As to the future of card programs, Mr. Adkins feels there’s still much to be tapped “both in breadth and depth. We haven’t really gotten nearly enough participation in card programs. There is tremendous opportunity there, particularly with community colleges. The administrators have got to feel pretty good, what with President Bush recognizing community colleges as vital to our overall education system. They’re coming to the forefront. A lot of community colleges had the view they didn’t need card programs because they didn’t have residents. But there are a number of community colleges with very successful card programs.”
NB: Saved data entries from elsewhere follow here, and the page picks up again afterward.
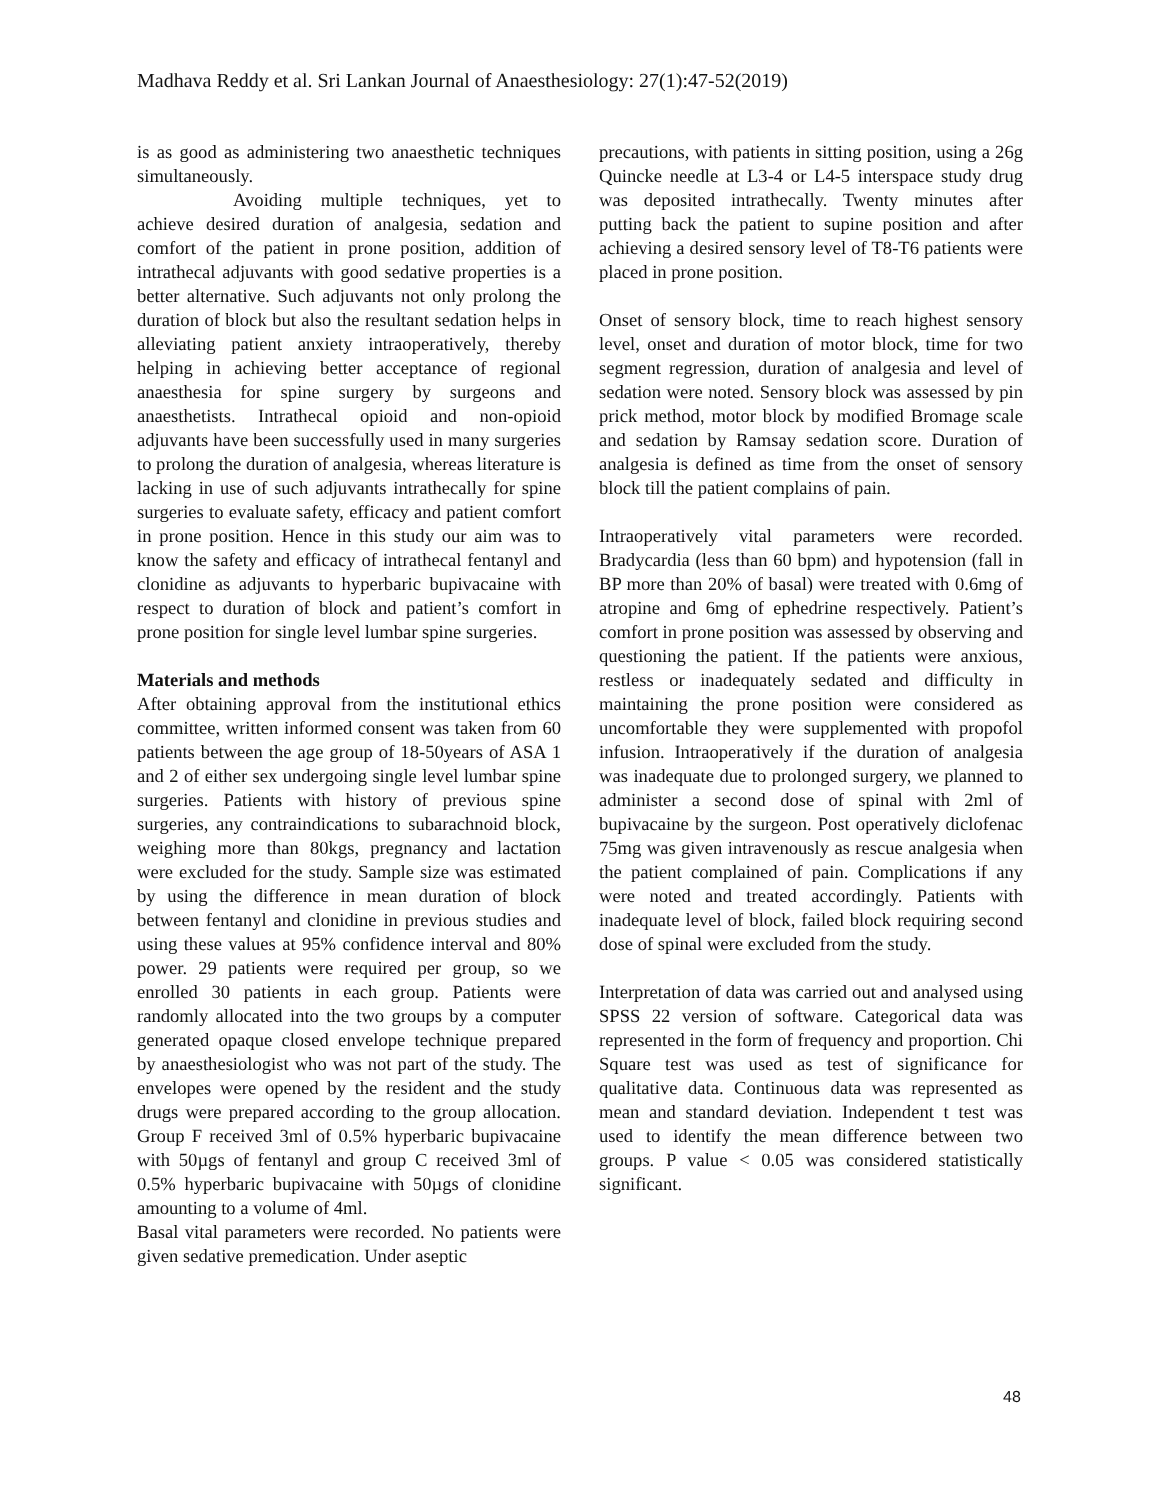Madhava Reddy et al. Sri Lankan Journal of Anaesthesiology: 27(1):47-52(2019)
is as good as administering two anaesthetic techniques simultaneously.
Avoiding multiple techniques, yet to achieve desired duration of analgesia, sedation and comfort of the patient in prone position, addition of intrathecal adjuvants with good sedative properties is a better alternative. Such adjuvants not only prolong the duration of block but also the resultant sedation helps in alleviating patient anxiety intraoperatively, thereby helping in achieving better acceptance of regional anaesthesia for spine surgery by surgeons and anaesthetists. Intrathecal opioid and non-opioid adjuvants have been successfully used in many surgeries to prolong the duration of analgesia, whereas literature is lacking in use of such adjuvants intrathecally for spine surgeries to evaluate safety, efficacy and patient comfort in prone position. Hence in this study our aim was to know the safety and efficacy of intrathecal fentanyl and clonidine as adjuvants to hyperbaric bupivacaine with respect to duration of block and patient’s comfort in prone position for single level lumbar spine surgeries.
Materials and methods
After obtaining approval from the institutional ethics committee, written informed consent was taken from 60 patients between the age group of 18-50years of ASA 1 and 2 of either sex undergoing single level lumbar spine surgeries. Patients with history of previous spine surgeries, any contraindications to subarachnoid block, weighing more than 80kgs, pregnancy and lactation were excluded for the study. Sample size was estimated by using the difference in mean duration of block between fentanyl and clonidine in previous studies and using these values at 95% confidence interval and 80% power. 29 patients were required per group, so we enrolled 30 patients in each group. Patients were randomly allocated into the two groups by a computer generated opaque closed envelope technique prepared by anaesthesiologist who was not part of the study. The envelopes were opened by the resident and the study drugs were prepared according to the group allocation. Group F received 3ml of 0.5% hyperbaric bupivacaine with 50µgs of fentanyl and group C received 3ml of 0.5% hyperbaric bupivacaine with 50µgs of clonidine amounting to a volume of 4ml.
Basal vital parameters were recorded. No patients were given sedative premedication. Under aseptic
precautions, with patients in sitting position, using a 26g Quincke needle at L3-4 or L4-5 interspace study drug was deposited intrathecally. Twenty minutes after putting back the patient to supine position and after achieving a desired sensory level of T8-T6 patients were placed in prone position.
Onset of sensory block, time to reach highest sensory level, onset and duration of motor block, time for two segment regression, duration of analgesia and level of sedation were noted. Sensory block was assessed by pin prick method, motor block by modified Bromage scale and sedation by Ramsay sedation score. Duration of analgesia is defined as time from the onset of sensory block till the patient complains of pain.
Intraoperatively vital parameters were recorded. Bradycardia (less than 60 bpm) and hypotension (fall in BP more than 20% of basal) were treated with 0.6mg of atropine and 6mg of ephedrine respectively. Patient’s comfort in prone position was assessed by observing and questioning the patient. If the patients were anxious, restless or inadequately sedated and difficulty in maintaining the prone position were considered as uncomfortable they were supplemented with propofol infusion. Intraoperatively if the duration of analgesia was inadequate due to prolonged surgery, we planned to administer a second dose of spinal with 2ml of bupivacaine by the surgeon. Post operatively diclofenac 75mg was given intravenously as rescue analgesia when the patient complained of pain. Complications if any were noted and treated accordingly. Patients with inadequate level of block, failed block requiring second dose of spinal were excluded from the study.
Interpretation of data was carried out and analysed using SPSS 22 version of software. Categorical data was represented in the form of frequency and proportion. Chi Square test was used as test of significance for qualitative data. Continuous data was represented as mean and standard deviation. Independent t test was used to identify the mean difference between two groups. P value < 0.05 was considered statistically significant.
48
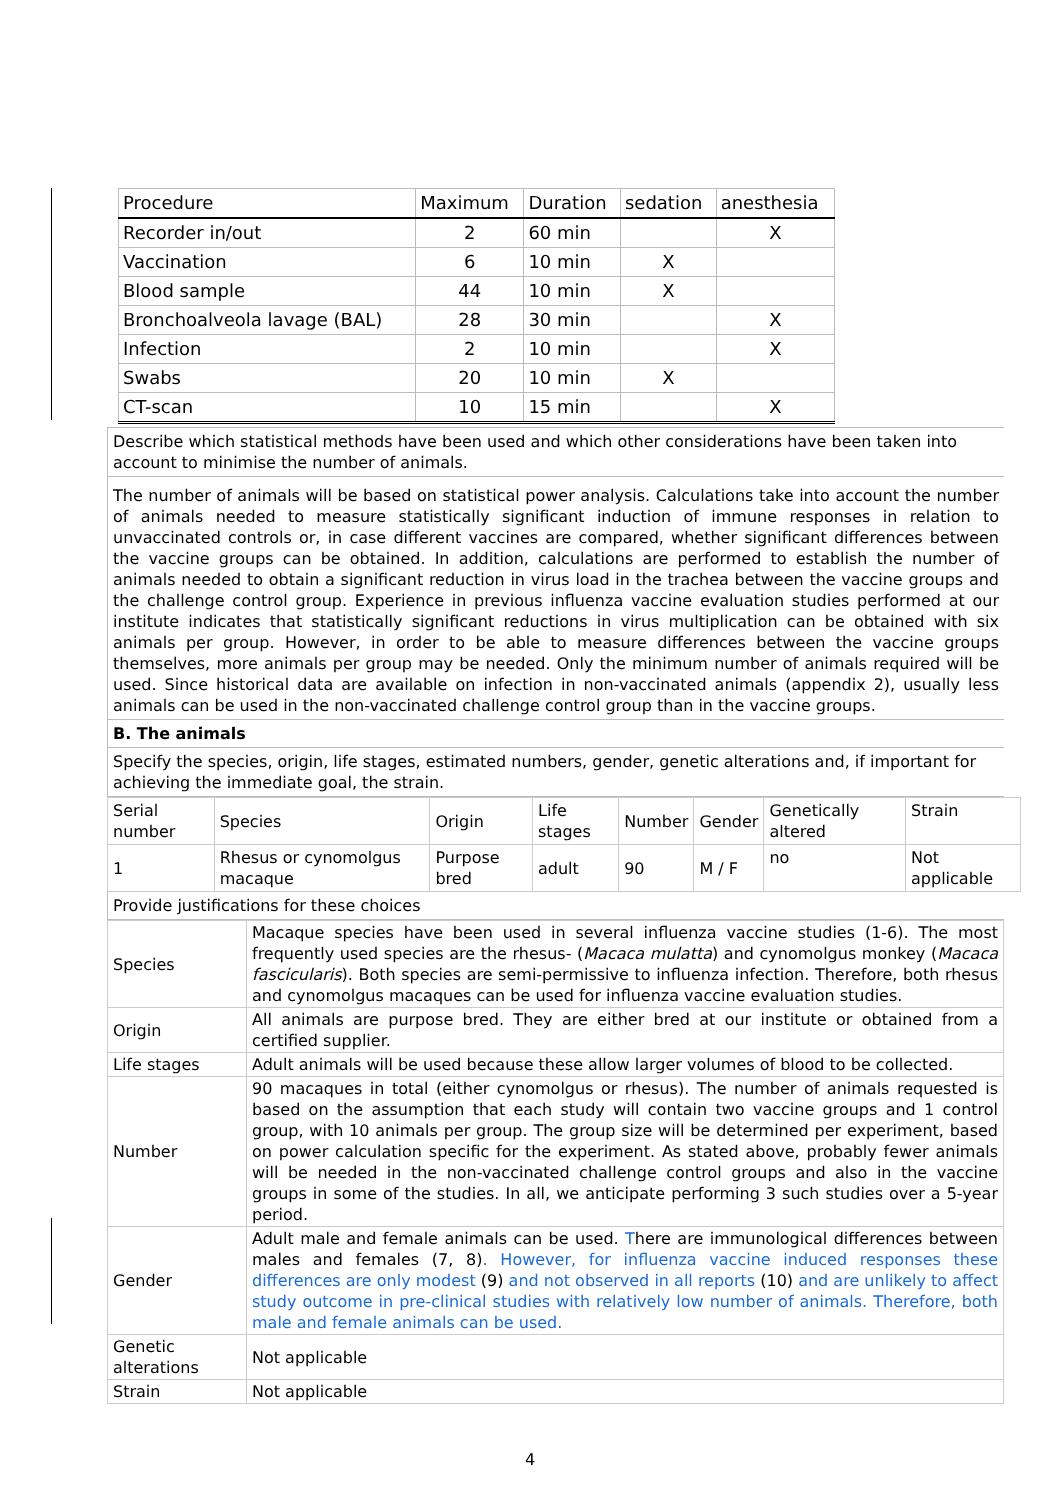| Procedure | Maximum | Duration | sedation | anesthesia |
| --- | --- | --- | --- | --- |
| Recorder in/out | 2 | 60 min | | X |
| Vaccination | 6 | 10 min | X | |
| Blood sample | 44 | 10 min | X | |
| Bronchoalveola lavage (BAL) | 28 | 30 min | | X |
| Infection | 2 | 10 min | | X |
| Swabs | 20 | 10 min | X | |
| CT-scan | 10 | 15 min | | X |
Describe which statistical methods have been used and which other considerations have been taken into account to minimise the number of animals.
The number of animals will be based on statistical power analysis. Calculations take into account the number of animals needed to measure statistically significant induction of immune responses in relation to unvaccinated controls or, in case different vaccines are compared, whether significant differences between the vaccine groups can be obtained. In addition, calculations are performed to establish the number of animals needed to obtain a significant reduction in virus load in the trachea between the vaccine groups and the challenge control group. Experience in previous influenza vaccine evaluation studies performed at our institute indicates that statistically significant reductions in virus multiplication can be obtained with six animals per group. However, in order to be able to measure differences between the vaccine groups themselves, more animals per group may be needed. Only the minimum number of animals required will be used. Since historical data are available on infection in non-vaccinated animals (appendix 2), usually less animals can be used in the non-vaccinated challenge control group than in the vaccine groups.
B. The animals
Specify the species, origin, life stages, estimated numbers, gender, genetic alterations and, if important for achieving the immediate goal, the strain.
| Serial number | Species | Origin | Life stages | Number | Gender | Genetically altered | Strain |
| 1 | Rhesus or cynomolgus macaque | Purpose bred | adult | 90 | M / F | no | Not applicable |
Provide justifications for these choices
| Species | Macaque species have been used in several influenza vaccine studies (1-6). The most frequently used species are the rhesus- ( Macaca mulatta ) and cynomolgus monkey ( Macaca fascicularis ). Both species are semi-permissive to influenza infection. Therefore, both rhesus and cynomolgus macaques can be used for influenza vaccine evaluation studies. |
| Origin | All animals are purpose bred. They are either bred at our institute or obtained from a certified supplier. |
| Life stages | Adult animals will be used because these allow larger volumes of blood to be collected. |
| Number | 90 macaques in total (either cynomolgus or rhesus). The number of animals requested is based on the assumption that each study will contain two vaccine groups and 1 control group, with 10 animals per group. The group size will be determined per experiment, based on power calculation specific for the experiment. As stated above, probably fewer animals will be needed in the non-vaccinated challenge control groups and also in the vaccine groups in some of the studies. In all, we anticipate performing 3 such studies over a 5-year period. |
| Gender | Adult male and female animals can be used. T here are immunological differences between males and females (7, 8) . However, for influenza vaccine induced responses these differences are only modest (9) and not observed in all reports (10) and are unlikely to affect study outcome in pre-clinical studies with relatively low number of animals. Therefore, both male and female animals can be used. |
| Genetic alterations | Not applicable |
| Strain | Not applicable |
4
Another area for growth is in increasing the uses of the technology on campuses. “There are a lot of schools that have gone the whole way, but a whole lot more that are only in foodservice. Even schools that are members of NACCU, you ask them if they have a card program, and they do, but not as much as it could be.”

The challenges for Mr. Adkins as executive director of NACCU “is getting them (colleges) to see their card program in all its aspects, in the broader context of all the things they can do on a campus. Truly there are no limits to what a program can be.   If you think of it as a service provider, there are things a university needs, a whole range of services a college needs to have happen for them. If I’m a card administrator, I need to back off and take a look at what are the range of possibilities for taking care of my constituents in a card program.”